On our final, fourth day we felt like triumphant wilderness warriors. The rain was now gone, the bugs were gone too, and we had just three portages left to get back to Sawbill Lake.
We made the long carry to Burnt Lake, and prioritized that lake for our day’s fishing. And did that ever pay off! We found a hot spot and a hot lure, trolling a yellow and purple crankbait about 30 yard off two points on the north end of the lake. We caught three walleyes and a nice northern in less than an hour. Finally, we were catching ’em! We had plenty of fish for dinner back in Duluth that night.
We had to keep moving though, and when we made it to Smoke Lake, dark clouds were forming on the horizon. Kris caught one more pike as we trolled across Smoke. A stiff west wind picked up, and it was tough paddling across the lake. We had to paddle into shore to be able to land Kris’ fish. We had to really work for the final portion of our trip, but that’s what this trip was all about from the beginning!
We made the last carry into Sawbill, and made a mad dash in the canoe straight south down the lake with the wind perpendicular to us now. The wind was blowing the storm straight at us, and there were lightning bolts flashing in the distance. We were determined to make it back though, and we reached Sawbill landing just as the brunt of the storm passed south of us. As soon as we got the canoe out of the water, it started raining.

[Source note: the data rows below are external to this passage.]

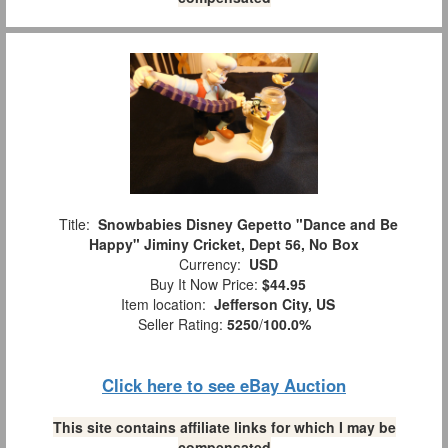
Title:
Snowbabies Disney Gepetto "Dance and Be
Happy" Jiminy Cricket, Dept 56, No Box
Currency:
USD
Buy It Now Price:
$44.95
Item location:
Jefferson City, US
Seller Rating:
5250
/
100.0%
Click here to see eBay Auction
This site contains affiliate links for which I may be
compensated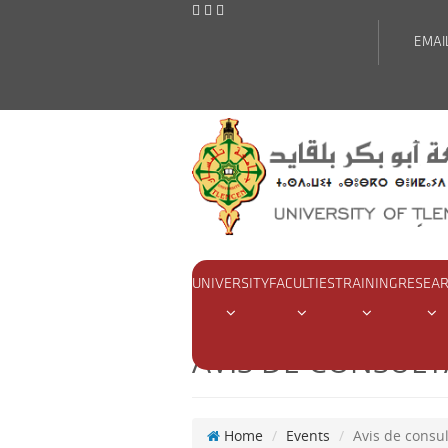
EMAI
UNIVERSITY
FACULTIES
TRAINING
RESEA
AVIS DE CONSULT
Home
Events
Avis de consul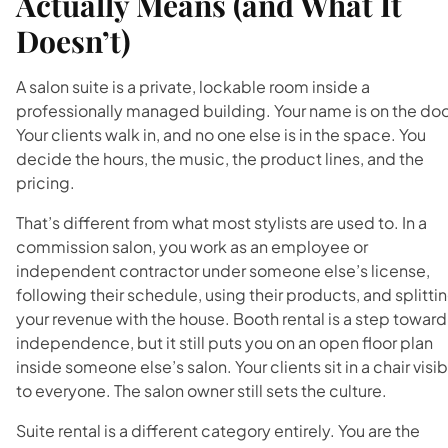
Actually Means (and What It
Doesn’t)
A salon suite is a private, lockable room inside a
professionally managed building. Your name is on the doo
Your clients walk in, and no one else is in the space. You
decide the hours, the music, the product lines, and the
pricing.
That’s different from what most stylists are used to. In a
commission salon, you work as an employee or
independent contractor under someone else’s license,
following their schedule, using their products, and splitti
your revenue with the house. Booth rental is a step toward
independence, but it still puts you on an open floor plan
inside someone else’s salon. Your clients sit in a chair visi
to everyone. The salon owner still sets the culture.
Suite rental is a different category entirely. You are the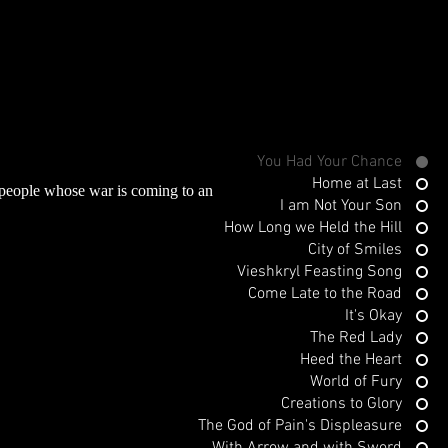
You Had Your Chance
Home at Last
 people whose war is coming to an
I am Not Your Son
How Long we Held the Hill
City of Smiles
Vieshkryl Feasting Song
Come Late to the Road
It's Okay
The Red Lady
Heed the Heart
World of Fury
Creations to Glory
The God of Pain's Displeasure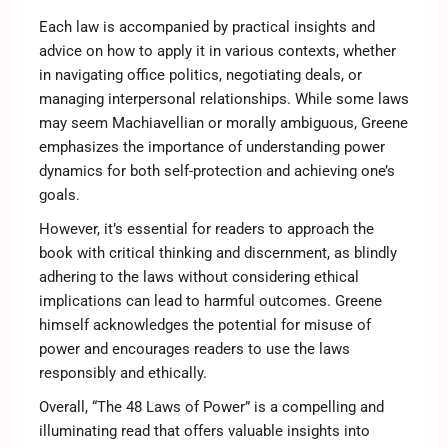
Each law is accompanied by practical insights and
advice on how to apply it in various contexts, whether
in navigating office politics, negotiating deals, or
managing interpersonal relationships. While some laws
may seem Machiavellian or morally ambiguous, Greene
emphasizes the importance of understanding power
dynamics for both self-protection and achieving one’s
goals.
However, it’s essential for readers to approach the
book with critical thinking and discernment, as blindly
adhering to the laws without considering ethical
implications can lead to harmful outcomes. Greene
himself acknowledges the potential for misuse of
power and encourages readers to use the laws
responsibly and ethically.
Overall, “The 48 Laws of Power” is a compelling and
illuminating read that offers valuable insights into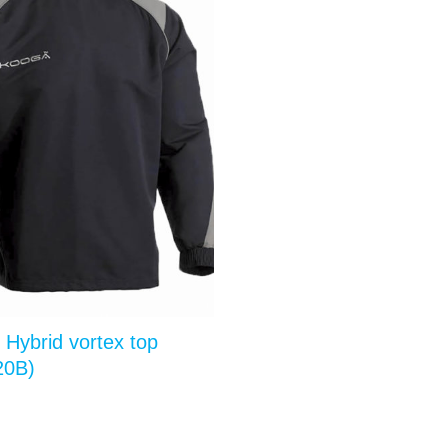
 Hybrid vortex top
20B)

What can I say about this Cherokee Lake loop trip with Kris? It was one of the defining moments of my life. We were a great team, and we worked our butts off. We covered 32 miles in 4 days, walking 14 portage trails 3 times each. We brought a lot of gear, but I didn’t have many regrets. We were able to enjoy awesome food, great wildlife sightings, and fabulous fishing our last day together. This was the real thing, and the pride I felt inside was as electric as the lightning bolts we saw crashing down as we pulled into shore to wrap up our epic trip.